Goal: Make sure all relevant bank accounts are connected and included in re:cap, especially accounts with fewer transactions (like savings accounts).
How to check:
- Go to Cash Flow Statement.
- Look at the latest Closing balance (bottom row).
- Compare it with your internal closing balance (from your banking setup or finance system).
How to interpret the result:
- If the numbers match: All accounts are included.
- If the closing balance is too low or looks off: One or more accounts may be missing or not yet synced.
Commonly missing accounts include:
- Savings accounts
- Payment service providers (PSPs)
- Bank accounts from sister companies
Tipp: Here is how you can connect your bank accounts.

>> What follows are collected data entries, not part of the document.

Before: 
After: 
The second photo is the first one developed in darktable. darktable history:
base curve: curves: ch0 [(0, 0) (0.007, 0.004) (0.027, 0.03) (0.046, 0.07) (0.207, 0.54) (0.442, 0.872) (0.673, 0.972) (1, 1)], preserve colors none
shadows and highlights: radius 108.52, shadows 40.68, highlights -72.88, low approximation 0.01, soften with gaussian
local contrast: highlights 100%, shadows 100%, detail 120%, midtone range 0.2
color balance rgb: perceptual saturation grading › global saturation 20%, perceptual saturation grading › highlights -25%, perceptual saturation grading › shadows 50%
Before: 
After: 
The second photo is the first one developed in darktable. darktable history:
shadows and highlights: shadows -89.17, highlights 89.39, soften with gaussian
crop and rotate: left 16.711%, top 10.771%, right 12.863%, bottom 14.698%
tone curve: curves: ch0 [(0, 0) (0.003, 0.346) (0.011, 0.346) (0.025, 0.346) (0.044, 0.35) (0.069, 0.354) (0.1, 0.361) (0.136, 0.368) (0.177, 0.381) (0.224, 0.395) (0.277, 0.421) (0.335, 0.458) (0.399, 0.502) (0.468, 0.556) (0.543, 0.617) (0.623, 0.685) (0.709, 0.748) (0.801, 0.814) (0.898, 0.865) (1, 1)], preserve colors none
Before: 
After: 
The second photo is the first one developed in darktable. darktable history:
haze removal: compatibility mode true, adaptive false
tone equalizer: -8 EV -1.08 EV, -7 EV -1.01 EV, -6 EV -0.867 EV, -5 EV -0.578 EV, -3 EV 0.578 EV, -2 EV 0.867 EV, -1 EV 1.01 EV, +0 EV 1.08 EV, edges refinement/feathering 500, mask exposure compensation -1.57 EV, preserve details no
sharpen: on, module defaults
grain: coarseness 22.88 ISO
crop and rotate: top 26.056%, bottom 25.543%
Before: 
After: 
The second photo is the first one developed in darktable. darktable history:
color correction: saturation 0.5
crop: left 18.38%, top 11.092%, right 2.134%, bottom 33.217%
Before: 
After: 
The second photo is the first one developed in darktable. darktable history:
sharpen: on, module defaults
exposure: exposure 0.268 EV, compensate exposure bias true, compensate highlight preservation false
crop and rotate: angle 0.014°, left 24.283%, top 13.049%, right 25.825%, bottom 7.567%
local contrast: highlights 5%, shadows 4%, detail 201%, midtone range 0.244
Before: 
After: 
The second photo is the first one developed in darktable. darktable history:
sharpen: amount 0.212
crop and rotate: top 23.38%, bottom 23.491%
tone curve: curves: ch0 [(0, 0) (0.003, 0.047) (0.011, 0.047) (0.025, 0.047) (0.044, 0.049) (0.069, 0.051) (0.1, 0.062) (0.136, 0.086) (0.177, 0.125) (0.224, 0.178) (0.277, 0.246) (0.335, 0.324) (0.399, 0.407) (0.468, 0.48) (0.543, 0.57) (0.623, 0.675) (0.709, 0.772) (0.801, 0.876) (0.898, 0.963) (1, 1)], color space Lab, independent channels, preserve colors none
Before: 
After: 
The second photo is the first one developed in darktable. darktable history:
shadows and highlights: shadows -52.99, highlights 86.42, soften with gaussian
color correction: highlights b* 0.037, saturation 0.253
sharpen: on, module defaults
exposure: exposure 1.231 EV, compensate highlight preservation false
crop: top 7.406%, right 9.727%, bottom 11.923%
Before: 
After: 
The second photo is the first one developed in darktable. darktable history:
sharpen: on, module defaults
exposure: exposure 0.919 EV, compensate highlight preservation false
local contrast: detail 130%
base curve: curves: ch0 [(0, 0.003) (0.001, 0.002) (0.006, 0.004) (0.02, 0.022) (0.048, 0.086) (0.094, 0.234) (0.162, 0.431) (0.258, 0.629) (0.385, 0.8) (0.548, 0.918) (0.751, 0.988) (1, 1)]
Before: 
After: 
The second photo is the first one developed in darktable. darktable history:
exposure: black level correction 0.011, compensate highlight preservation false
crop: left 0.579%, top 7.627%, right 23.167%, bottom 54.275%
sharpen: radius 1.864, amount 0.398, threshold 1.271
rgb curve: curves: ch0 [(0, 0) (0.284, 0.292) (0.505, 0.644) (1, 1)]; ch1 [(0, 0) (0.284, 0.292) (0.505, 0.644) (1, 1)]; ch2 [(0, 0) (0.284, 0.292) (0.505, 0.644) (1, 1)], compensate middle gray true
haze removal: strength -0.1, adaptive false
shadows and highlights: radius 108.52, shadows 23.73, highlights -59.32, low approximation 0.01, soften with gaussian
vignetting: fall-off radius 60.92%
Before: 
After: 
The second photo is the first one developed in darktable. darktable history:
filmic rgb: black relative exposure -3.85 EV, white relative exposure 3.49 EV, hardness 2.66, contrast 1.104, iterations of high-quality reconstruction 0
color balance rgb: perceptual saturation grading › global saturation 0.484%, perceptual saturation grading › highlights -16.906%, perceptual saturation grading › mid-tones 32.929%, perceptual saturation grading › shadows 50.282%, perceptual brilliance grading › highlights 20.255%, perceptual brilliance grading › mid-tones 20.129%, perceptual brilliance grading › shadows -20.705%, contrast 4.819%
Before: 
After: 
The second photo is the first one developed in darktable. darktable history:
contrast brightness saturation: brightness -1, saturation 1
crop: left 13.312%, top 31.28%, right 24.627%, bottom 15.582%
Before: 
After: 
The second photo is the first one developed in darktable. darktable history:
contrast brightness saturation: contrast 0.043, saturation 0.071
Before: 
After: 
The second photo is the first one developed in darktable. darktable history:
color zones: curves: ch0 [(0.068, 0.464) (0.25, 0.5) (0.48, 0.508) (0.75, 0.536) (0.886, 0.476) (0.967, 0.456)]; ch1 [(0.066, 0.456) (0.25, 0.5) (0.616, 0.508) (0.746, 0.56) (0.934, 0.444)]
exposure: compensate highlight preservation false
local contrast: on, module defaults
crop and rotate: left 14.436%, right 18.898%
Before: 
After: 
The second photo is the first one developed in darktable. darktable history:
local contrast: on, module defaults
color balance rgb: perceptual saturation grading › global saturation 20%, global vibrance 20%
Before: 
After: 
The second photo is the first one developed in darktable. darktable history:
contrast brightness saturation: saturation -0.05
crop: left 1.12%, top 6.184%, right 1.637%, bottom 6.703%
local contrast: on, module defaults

2. Review "Net intracompany cash flow"

Goal: Ensure internal transfers are properly matched and don’t distort operating cash flow.
How to check:
- In the Cash Flow Statement table, find the row Net intracompany cash flow.
- This value should always be 0.
If it’s not 0, internal transfers are likely misclassified or unmatched, often due to:
- Missing bank accounts
- Wrongly classified transactions
Internal transfer tags and what they mean
3. Check Operating and Financing & Investing cash flow

Goal: Verify that business cash flow categories are correct after internal transfers are handled.
Once Net intracompany cash flow is 0, review:
- Net operating cash flow
- Should reflect day-to-day business inflows and outflows (e.g., revenue collections, payroll, rent).
- Net financing & investing cash flow
- Should include external financing and investments (e.g., loans, capital raises, asset purchases).
Note: Compare month-over-month trends Large, unexplained jumps often indicate misclassified transactions (for example: an internal transfer incorrectly tagged as operating cash flow).
Why cash flow tagging is important
Accurate tagging directly impacts your financial insights, especially runway.
Your runway calculation is based on the three-month moving average of operating cash flow. If internal transfers or financing/investing transactions are wrongly tagged as operating cash flow, re:cap will:
- Overestimate or underestimate your burn rate, and
- Distort your runway projection (how many months of cash you have left)
That can lead to incorrect planning, or false confidence in your liquidity.
Note: Correct tagging ensures your runway and performance metrics truly reflect your business operations.